The Air Aware | Orion Magazine
Indeed, whenever indigenous, tribal persons speak, often matter-of-factly, about “the spirits,” we moderns mistakenly assume, in keeping with our own impoverished sense of matter, that they’re alluding to a supernatural set of powers unrelated to the material world. We come much closer to the shadowed savvy of our indigenous sisters and brothers, however, when we recognize that the spirits they speak of have more in common with the myriad gusts, breezes, and winds that influence life in any locale—like the wind that barrels along the river at dusk, chattering the cottonwood leaves, or the mist-laden breeze that flows down from the foothills on certain mornings, and those multiple whirlwinds that swirl and rise the dust on hot summer days, and the gentle zephyr that lingers above the night grasses, and the various messenger-winds that bring us knowledge of what the neighbors are cooking this evening. Or even the small but significant gusts that slip in and out of our nostrils as we lie sleeping.
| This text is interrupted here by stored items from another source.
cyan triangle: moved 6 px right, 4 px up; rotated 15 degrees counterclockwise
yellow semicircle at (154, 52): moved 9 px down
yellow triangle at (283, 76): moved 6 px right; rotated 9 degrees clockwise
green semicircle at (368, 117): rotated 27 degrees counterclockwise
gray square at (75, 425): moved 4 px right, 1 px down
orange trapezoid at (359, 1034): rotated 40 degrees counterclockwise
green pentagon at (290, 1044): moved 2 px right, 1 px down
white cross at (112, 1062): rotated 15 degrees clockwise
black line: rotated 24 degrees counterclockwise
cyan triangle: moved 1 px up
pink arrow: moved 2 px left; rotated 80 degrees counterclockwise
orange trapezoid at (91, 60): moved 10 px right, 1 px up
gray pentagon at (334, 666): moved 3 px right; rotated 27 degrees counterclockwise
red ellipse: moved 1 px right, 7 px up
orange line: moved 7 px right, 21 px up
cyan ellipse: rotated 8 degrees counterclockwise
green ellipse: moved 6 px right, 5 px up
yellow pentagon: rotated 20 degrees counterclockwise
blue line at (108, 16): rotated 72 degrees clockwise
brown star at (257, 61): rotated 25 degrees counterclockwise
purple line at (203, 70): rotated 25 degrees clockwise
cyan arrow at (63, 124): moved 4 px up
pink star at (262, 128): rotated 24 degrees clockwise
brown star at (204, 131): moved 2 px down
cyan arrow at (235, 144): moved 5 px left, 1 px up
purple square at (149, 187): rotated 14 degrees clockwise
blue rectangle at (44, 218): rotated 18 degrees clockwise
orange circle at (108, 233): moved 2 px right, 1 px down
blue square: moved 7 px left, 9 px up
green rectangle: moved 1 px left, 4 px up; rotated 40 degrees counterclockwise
We moderns pay little heed to these subtle invisibles, these elementals—indeed we tend not to notice them at all, convinced that a breeze is nothing other than a mindless jostling of molecules. Our breathing bodies know otherwise. But we will keep our bodies out of play; we will keep our thoughts aligned solely with what our complex instruments can measure. Until we have indisputable evidence to the contrary, we will assume that matter itself is utterly devoid of felt experience. In this manner we hoard and hold tight to our own awareness—like a frightened whirlwind spinning ever faster, trying to convince itself of its own autonomy, struggling to hold itself aloof from the ocean of air that surrounds it.